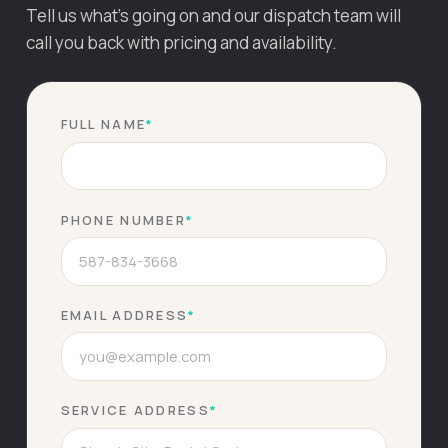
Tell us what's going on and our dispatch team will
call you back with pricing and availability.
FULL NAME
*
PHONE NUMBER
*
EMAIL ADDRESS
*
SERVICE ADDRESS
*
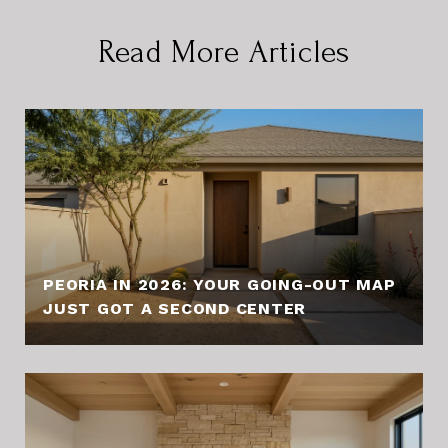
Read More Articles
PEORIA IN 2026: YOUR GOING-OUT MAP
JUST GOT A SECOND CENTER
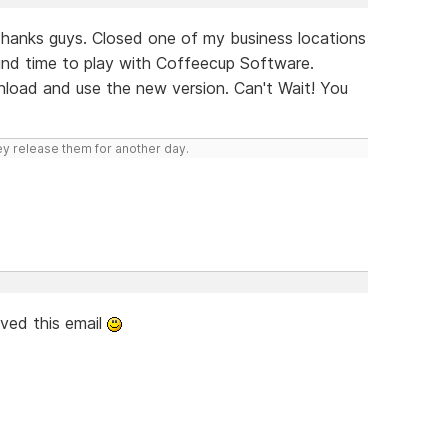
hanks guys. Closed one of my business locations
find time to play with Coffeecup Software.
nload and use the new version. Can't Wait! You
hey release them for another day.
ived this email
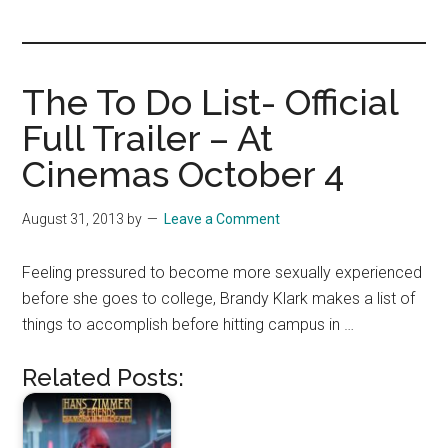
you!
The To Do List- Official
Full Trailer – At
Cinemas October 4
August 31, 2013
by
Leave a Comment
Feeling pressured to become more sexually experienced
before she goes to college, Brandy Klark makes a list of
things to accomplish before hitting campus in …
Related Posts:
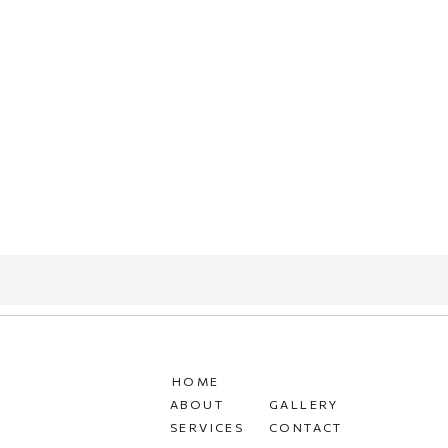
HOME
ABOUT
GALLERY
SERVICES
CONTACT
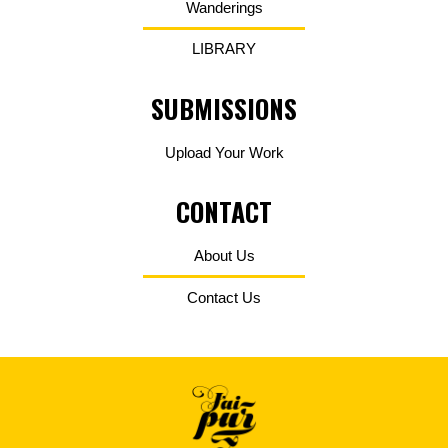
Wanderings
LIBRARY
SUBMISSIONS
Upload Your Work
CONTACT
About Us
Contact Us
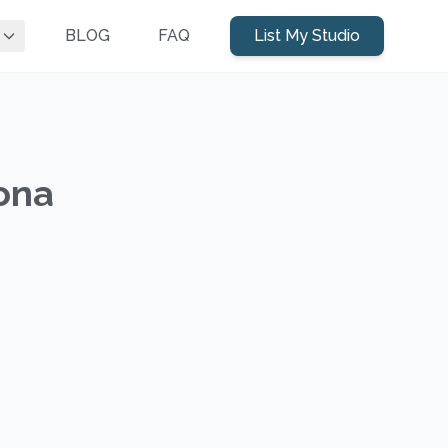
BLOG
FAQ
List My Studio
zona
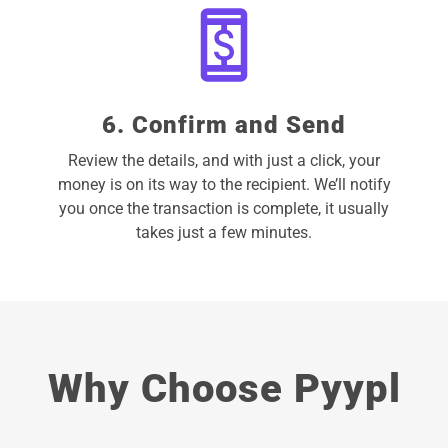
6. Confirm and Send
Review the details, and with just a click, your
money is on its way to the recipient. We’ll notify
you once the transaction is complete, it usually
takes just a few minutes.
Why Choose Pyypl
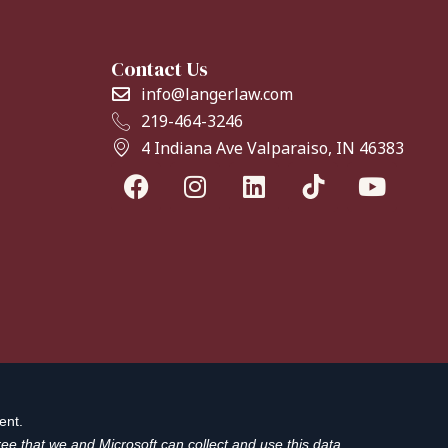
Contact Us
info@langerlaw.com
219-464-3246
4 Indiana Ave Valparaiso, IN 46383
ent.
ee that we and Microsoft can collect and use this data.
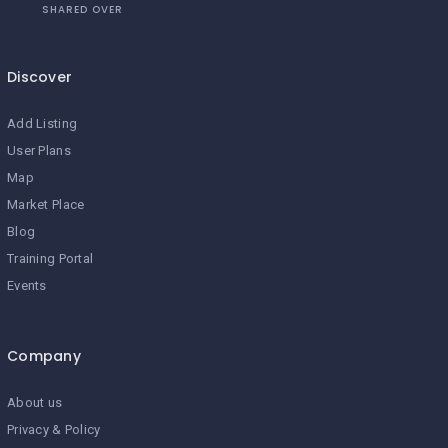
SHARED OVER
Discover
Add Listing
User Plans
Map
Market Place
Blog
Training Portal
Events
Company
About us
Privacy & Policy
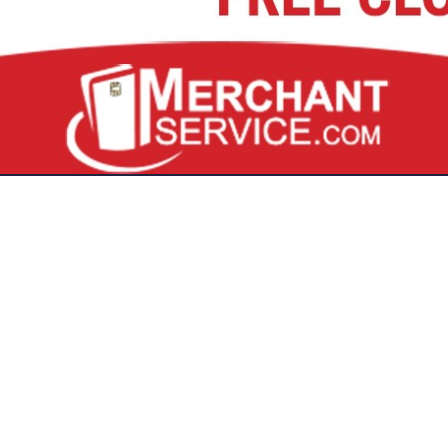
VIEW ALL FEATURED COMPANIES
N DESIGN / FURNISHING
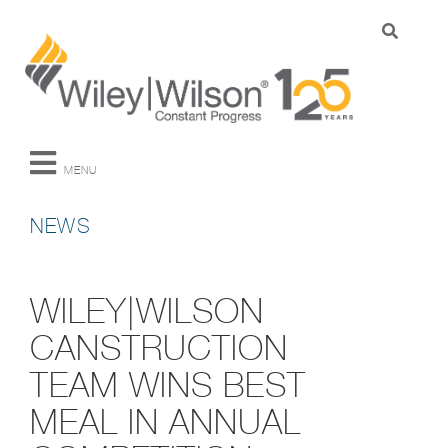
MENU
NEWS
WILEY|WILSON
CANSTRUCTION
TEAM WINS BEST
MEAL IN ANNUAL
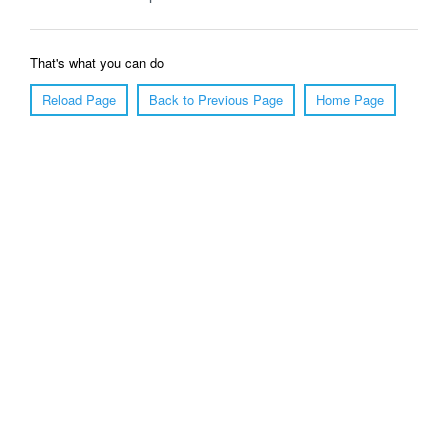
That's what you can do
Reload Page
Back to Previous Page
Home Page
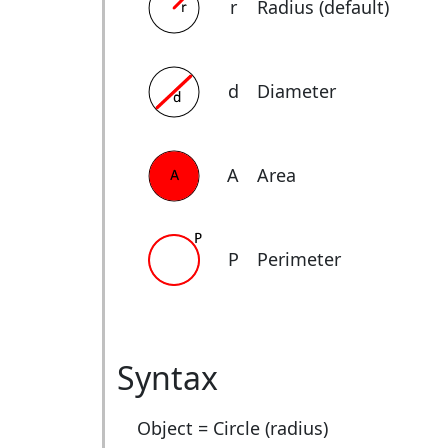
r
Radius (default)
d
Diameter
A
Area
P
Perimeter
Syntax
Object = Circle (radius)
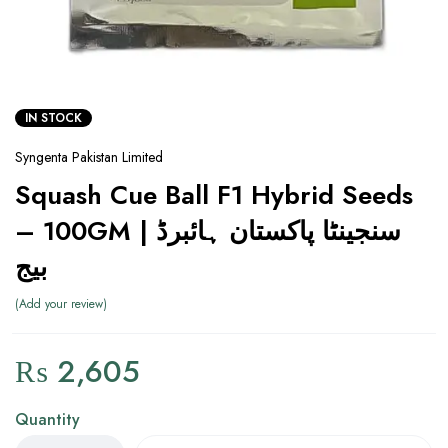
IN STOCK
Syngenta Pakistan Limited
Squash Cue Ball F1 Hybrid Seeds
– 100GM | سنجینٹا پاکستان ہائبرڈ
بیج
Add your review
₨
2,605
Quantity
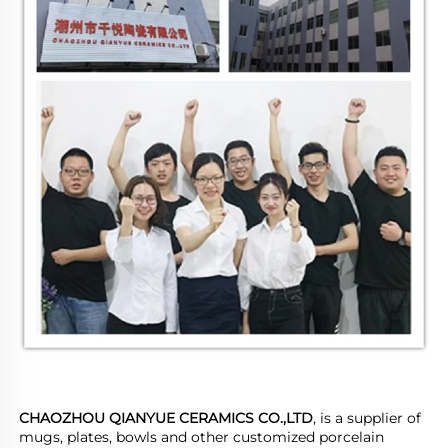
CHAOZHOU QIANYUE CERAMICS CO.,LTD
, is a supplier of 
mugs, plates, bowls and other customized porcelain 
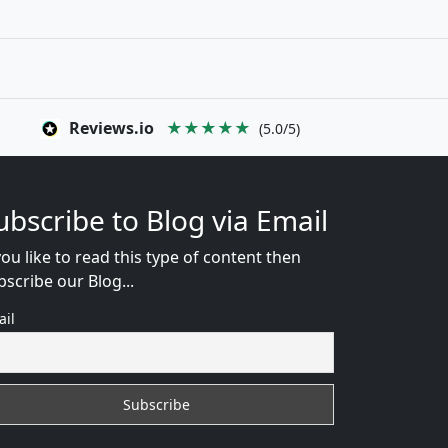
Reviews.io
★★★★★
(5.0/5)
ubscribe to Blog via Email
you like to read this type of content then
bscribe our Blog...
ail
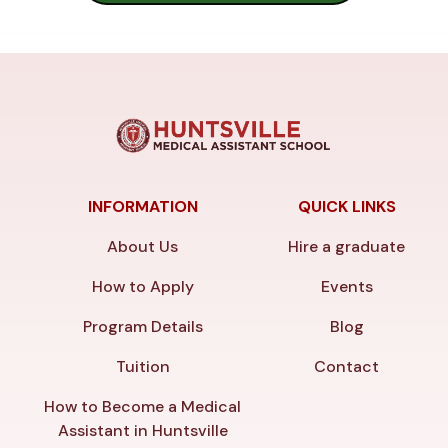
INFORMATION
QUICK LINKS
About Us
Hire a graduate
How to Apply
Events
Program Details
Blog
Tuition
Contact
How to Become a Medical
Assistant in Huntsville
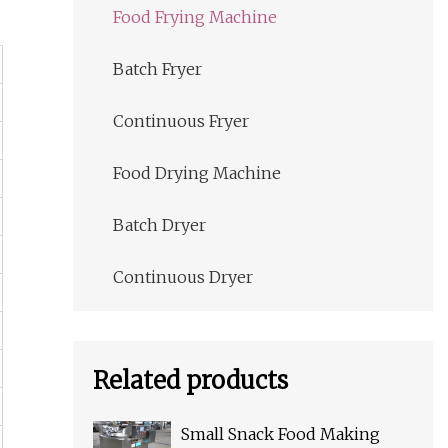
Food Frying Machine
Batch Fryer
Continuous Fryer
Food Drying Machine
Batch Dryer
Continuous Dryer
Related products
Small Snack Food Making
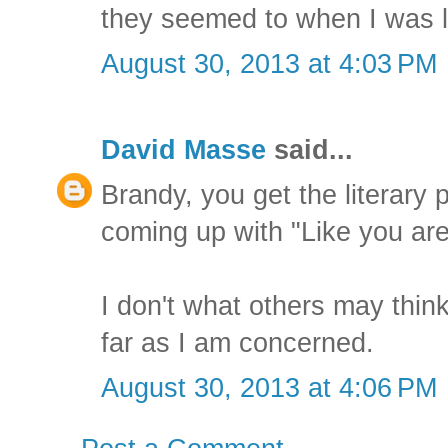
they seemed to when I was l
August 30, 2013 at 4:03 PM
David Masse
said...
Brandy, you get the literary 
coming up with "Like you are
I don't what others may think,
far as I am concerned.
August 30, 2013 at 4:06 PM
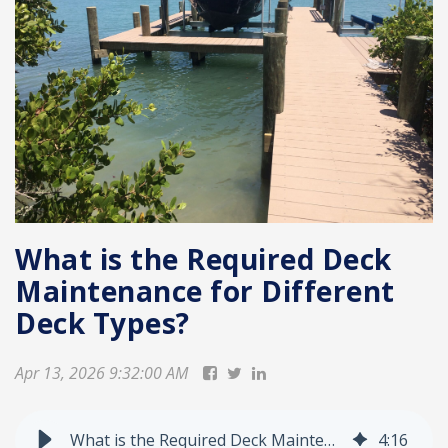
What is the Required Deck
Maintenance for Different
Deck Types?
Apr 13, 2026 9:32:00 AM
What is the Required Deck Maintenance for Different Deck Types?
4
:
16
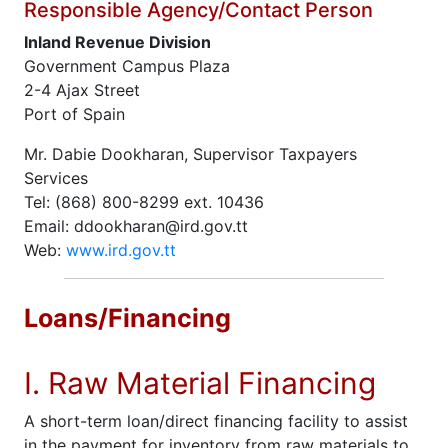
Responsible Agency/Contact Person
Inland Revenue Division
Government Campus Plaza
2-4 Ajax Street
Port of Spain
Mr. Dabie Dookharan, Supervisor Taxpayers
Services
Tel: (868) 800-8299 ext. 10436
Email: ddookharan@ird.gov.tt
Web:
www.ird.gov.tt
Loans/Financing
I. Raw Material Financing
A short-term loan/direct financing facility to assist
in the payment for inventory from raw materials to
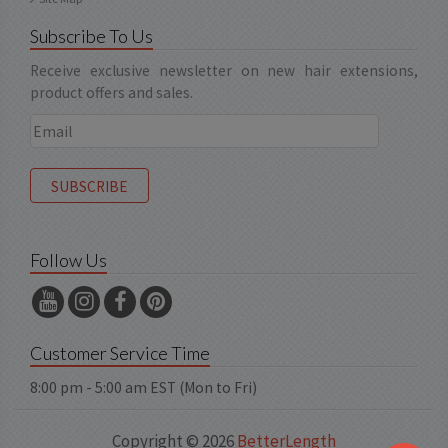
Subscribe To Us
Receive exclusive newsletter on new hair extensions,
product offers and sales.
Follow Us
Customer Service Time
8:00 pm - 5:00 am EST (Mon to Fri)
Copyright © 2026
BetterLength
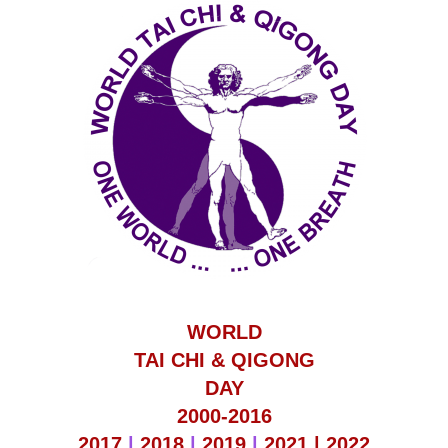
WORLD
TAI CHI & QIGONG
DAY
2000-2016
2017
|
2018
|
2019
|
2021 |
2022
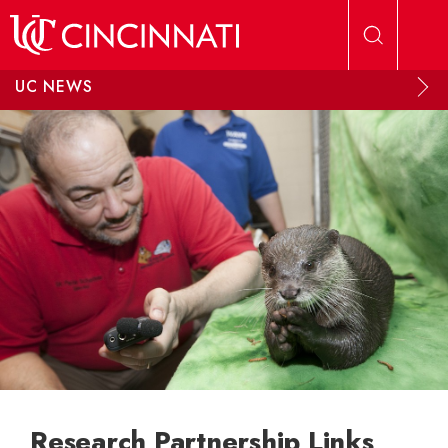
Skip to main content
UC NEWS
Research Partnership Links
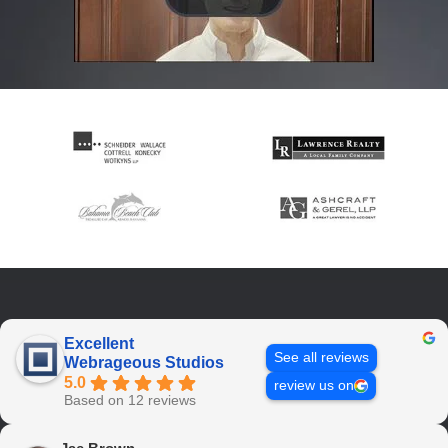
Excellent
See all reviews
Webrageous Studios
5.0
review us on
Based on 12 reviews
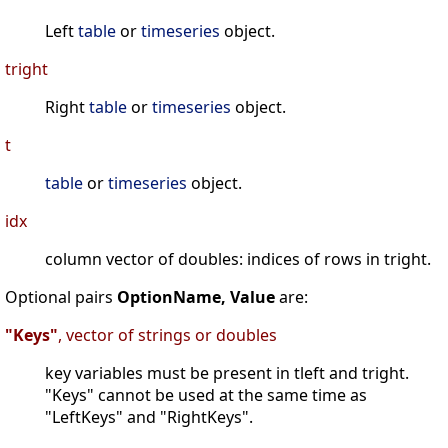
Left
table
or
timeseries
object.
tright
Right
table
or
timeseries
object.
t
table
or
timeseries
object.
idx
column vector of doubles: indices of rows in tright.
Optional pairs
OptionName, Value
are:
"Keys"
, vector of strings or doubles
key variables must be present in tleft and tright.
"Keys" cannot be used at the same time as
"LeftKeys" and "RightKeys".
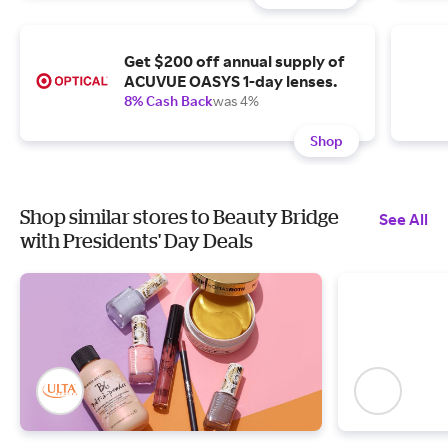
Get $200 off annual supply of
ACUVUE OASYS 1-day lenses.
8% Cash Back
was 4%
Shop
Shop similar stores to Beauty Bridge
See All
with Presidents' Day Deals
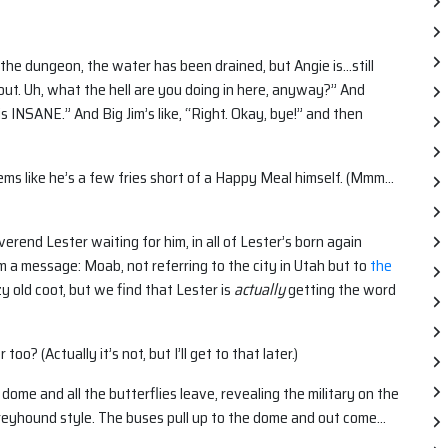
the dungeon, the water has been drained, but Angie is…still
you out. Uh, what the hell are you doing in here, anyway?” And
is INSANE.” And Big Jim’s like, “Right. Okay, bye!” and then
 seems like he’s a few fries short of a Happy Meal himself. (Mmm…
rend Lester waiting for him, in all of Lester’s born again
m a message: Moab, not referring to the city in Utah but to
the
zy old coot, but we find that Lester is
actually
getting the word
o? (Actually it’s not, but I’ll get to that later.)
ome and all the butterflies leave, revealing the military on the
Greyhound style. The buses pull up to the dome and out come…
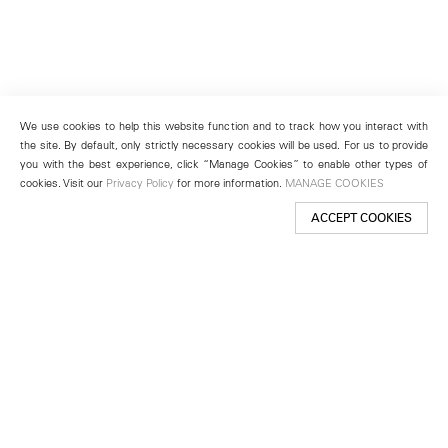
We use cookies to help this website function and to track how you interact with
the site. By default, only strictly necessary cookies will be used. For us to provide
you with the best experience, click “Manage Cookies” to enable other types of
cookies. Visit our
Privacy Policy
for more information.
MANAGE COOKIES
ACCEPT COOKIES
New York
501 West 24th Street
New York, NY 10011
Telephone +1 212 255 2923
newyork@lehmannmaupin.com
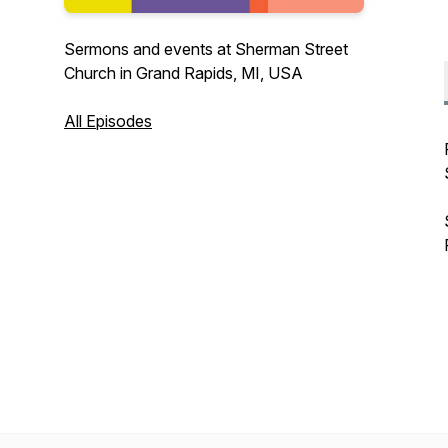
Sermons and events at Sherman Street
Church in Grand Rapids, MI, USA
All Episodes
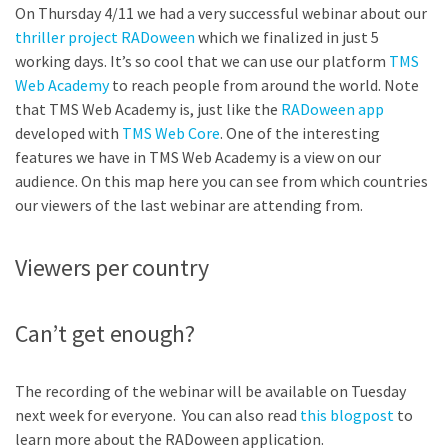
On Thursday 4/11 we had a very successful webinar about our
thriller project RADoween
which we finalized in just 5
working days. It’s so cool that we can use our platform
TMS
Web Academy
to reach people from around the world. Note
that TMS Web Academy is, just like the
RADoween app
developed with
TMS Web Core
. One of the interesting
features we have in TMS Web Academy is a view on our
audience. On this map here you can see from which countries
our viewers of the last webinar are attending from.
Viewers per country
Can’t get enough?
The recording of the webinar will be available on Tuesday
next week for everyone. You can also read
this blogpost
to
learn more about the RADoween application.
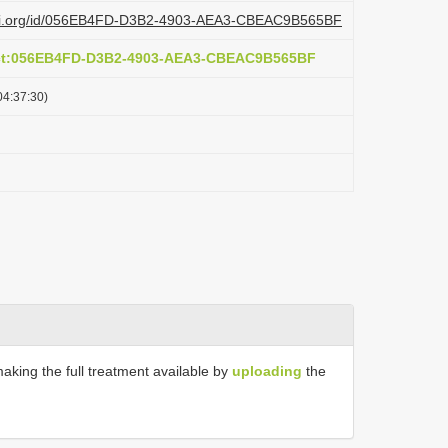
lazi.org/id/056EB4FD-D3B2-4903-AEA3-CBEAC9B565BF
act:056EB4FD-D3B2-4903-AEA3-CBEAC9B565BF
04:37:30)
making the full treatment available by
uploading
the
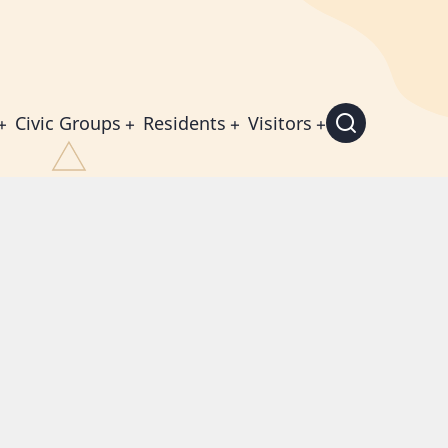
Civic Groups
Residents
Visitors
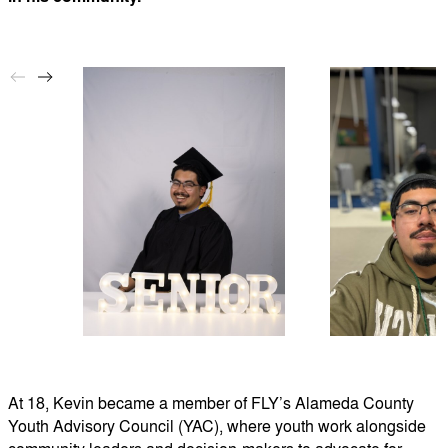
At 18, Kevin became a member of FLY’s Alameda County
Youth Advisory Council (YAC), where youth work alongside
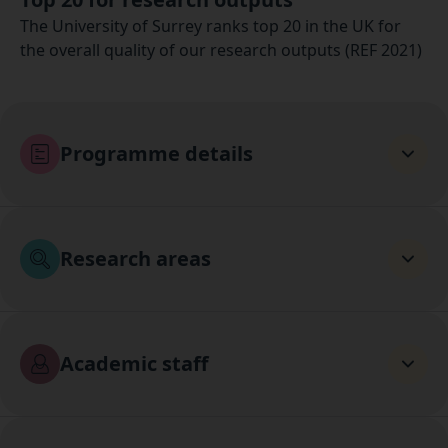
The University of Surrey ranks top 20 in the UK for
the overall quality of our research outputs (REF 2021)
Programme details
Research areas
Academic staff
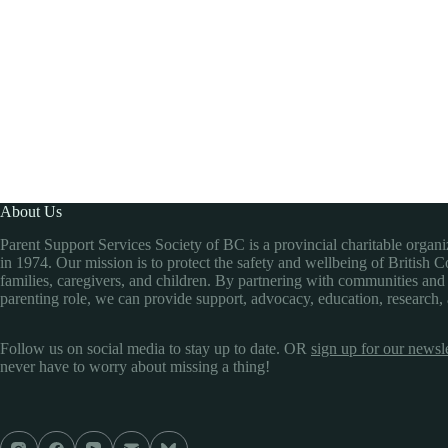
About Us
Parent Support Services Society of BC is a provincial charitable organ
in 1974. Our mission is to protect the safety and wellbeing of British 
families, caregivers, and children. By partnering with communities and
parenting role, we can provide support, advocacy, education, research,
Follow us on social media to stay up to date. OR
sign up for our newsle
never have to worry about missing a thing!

========================

YOUR GOAL: Can you reproduce the material from the line containing "they seemed to when I was l" up to and including the line containing "with Presidents' Day Deals", leaving the pictures out?

WRITTEN ANSWER:
they seemed to when I was l
August 30, 2013 at 4:03 PM
David Masse
said...
Brandy, you get the literary 
coming up with "Like you are
I don't what others may think,
far as I am concerned.
August 30, 2013 at 4:06 PM
What is the Required Deck
Maintenance for Different
Deck Types?
Apr 13, 2026 9:32:00 AM
What is the Required Deck Maintenance for Different Deck Types?
4
:
16
Responsible Agency/Contact Person
Inland Revenue Division
Government Campus Plaza
2-4 Ajax Street
Port of Spain
Mr. Dabie Dookharan, Supervisor Taxpayers
Services
Tel: (868) 800-8299 ext. 10436
Email: ddookharan@ird.gov.tt
Web:
www.ird.gov.tt
Loans/Financing
I. Raw Material Financing
A short-term loan/direct financing facility to assist
in the payment for inventory from raw materials to
Subscribe To Us
Receive exclusive newsletter on new hair extensions,
product offers and sales.
Follow Us
Customer Service Time
8:00 pm - 5:00 am EST (Mon to Fri)
Copyright © 2026
BetterLength
WORLD
TAI CHI & QIGONG
DAY
2000-2016
2017
|
2018
|
2019
|
2021 |
2022
Skip to main content
UC NEWS
Research Partnership Links
Excellent
See all reviews
Webrageous Studios
5.0
review us on
Based on 12 reviews
Left
table
or
timeseries
object.
tright
Right
table
or
timeseries
object.
t
table
or
timeseries
object.
idx
column vector of doubles: indices of rows in tright.
Optional pairs
OptionName, Value
are:
"Keys"
, vector of strings or doubles
key variables must be present in tleft and tright.
"Keys" cannot be used at the same time as
"LeftKeys" and "RightKeys".
Get $200 off annual supply of
ACUVUE OASYS 1-day lenses.
8% Cash Back
was 4%
Shop
Shop similar stores to Beauty Bridge
See All
with Presidents' Day Deals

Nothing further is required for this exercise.